Global Insight
Ben Evans: London Versus The World
Ben Evans is the Director of the London Design Festival, which he co-founded with Sir John Sorrell in 2003.
The Festival celebrates and promotes London as the creative capital of the world and has inspired similar events in many international cities.
Prior to this, he was a partner and the creative director of LIVE, a branding and marketing business that he co-founded in early 2000. From 1997 to 2000 Ben was Content Editor at the Millennium Dome where he led the development of the exhibition areas.
He is 47, married to the architect Amanda Levete and they have 4 teenage children. He lives in London.
The stats are impressive. The creative economy equates to 7% of GDP, 1 in 6 of every new job and hundreds of thousands overall, tens of billions of revenue. Meanwhile our European rivals are nearer 2% of GDP.
London is an epicentre of creativity. We excel across the creative industries- indeed being good at lots of things is a feature of our fair city. In my world, design, there are probably 20 plus different disciplines where we can sensibly claim to be very good. One measure of this is the sheer volume of great things going on. I find I endlessly miss something I’d like to do or see simply because there are not enough days in the week. Spoilt rotten we are and variety is the spice of life.
Before you question that, go to the bourgeois monoculture of Paris, the Milan which barely functions, the New York that has lost its way. It gets worse. Try authoritarian Singapore, copy cat Hong Kong, or we have no idea what we are doing Moscow.
London is top and the rest of the world knows it. There are doubters but they are more likely to reside in SW9 or N16 than Milan or Tokyo. But more on them later.
Reputation is everything. It is what keeps our world buoyant. We want to be seen as a creative mecca where everyone is cool, where the best ideas are conceived, where the future lives. Such a reputation brings work in the form of new business. The domestic market is not enough, we have to export our creative talent. Sometimes I worry that the myth of our creative leadership exceeds the reality, but why ruin the story.

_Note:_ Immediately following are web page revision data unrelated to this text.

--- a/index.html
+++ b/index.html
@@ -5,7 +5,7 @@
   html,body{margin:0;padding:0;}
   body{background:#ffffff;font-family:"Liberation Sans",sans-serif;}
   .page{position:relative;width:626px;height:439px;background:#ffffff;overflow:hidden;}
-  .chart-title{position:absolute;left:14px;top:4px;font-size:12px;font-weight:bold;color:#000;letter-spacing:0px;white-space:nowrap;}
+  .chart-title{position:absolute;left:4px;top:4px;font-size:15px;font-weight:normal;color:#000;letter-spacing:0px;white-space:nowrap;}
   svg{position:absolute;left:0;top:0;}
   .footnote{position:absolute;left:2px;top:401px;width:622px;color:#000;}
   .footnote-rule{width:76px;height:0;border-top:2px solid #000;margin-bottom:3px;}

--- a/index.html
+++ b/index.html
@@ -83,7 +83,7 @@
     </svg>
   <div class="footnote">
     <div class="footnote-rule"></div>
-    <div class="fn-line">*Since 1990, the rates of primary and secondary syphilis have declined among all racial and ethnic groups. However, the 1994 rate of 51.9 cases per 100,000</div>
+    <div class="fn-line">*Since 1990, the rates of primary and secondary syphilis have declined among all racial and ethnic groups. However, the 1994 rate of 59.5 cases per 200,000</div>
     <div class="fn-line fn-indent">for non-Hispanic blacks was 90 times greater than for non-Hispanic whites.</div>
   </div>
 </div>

A reputation also has a magnetic effect. It attracts talent from across the globe to live and work here. Some come to be educated and stay. Some arrive just wanting to soak up the atmosphere and seeking opportunity. Some set up business here.

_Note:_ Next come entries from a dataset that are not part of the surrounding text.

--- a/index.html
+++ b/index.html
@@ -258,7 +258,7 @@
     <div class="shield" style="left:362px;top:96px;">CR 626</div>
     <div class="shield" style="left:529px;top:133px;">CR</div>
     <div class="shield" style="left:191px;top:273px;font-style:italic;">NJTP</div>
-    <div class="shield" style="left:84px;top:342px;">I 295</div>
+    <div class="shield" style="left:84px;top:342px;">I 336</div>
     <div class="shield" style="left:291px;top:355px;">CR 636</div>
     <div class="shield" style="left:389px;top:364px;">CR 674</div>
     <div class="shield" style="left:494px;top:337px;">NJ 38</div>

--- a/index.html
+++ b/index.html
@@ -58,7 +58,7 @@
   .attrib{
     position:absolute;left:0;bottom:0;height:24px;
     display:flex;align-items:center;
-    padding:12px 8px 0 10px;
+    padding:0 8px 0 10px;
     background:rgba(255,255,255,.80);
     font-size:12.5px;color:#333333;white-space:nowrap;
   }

It's obvious also that new talent helps to feed and shape our identity and reputation. Many of our design stars don’t carry a British passport but they bring a fresh perspective from elsewhere. Foreign journalists covering the Festival often ask about the British design identity. I think that is a bit of a non-question. Creativity is borderless these days. It still surprises people quite how international London has become.
For those like me, who grew up in this city in the 70s when the creativity in London was near invisible, the world we live today was unimaginable. Yet, amid the grimness were the makings of a new sector. There was energy and excitement; creative businesses started employing more than a couple of people.
It is worth reminding ourselves it has taken two generations to get where we are today. The Alan Fletchers of the world are now sadly gone (although there is a show of his work in the Festival). We all owe thanks to the pioneering work of Pentagram and the like for they have helped build our collective reputation. That is where we have a head start. We have a mature creative sector and a well-worked system – the art & design schools – churning out new talent. For now. When the best students start going elsewhere after the new fees kick in that talent pool will decrease.
But everyone else is playing catch up. Every city wants a creative reputation. If design showcasing is a measure, there are now over 80 global cities with design events when ten years ago there were less than five. While we might now struggle to name a Chinese designer it is only a matter of time. There are currently 1.2 million Chinese design students which is more than the rest of the world put together. And Chinese consumers want ‘designed in China’ not ‘made in China’.
Back to the cynics. We are our own worst enemy sometimes. Talking down than up creative London. If you believe what I have said here we must be more than glass half full people otherwise our premier position will go elsewhere.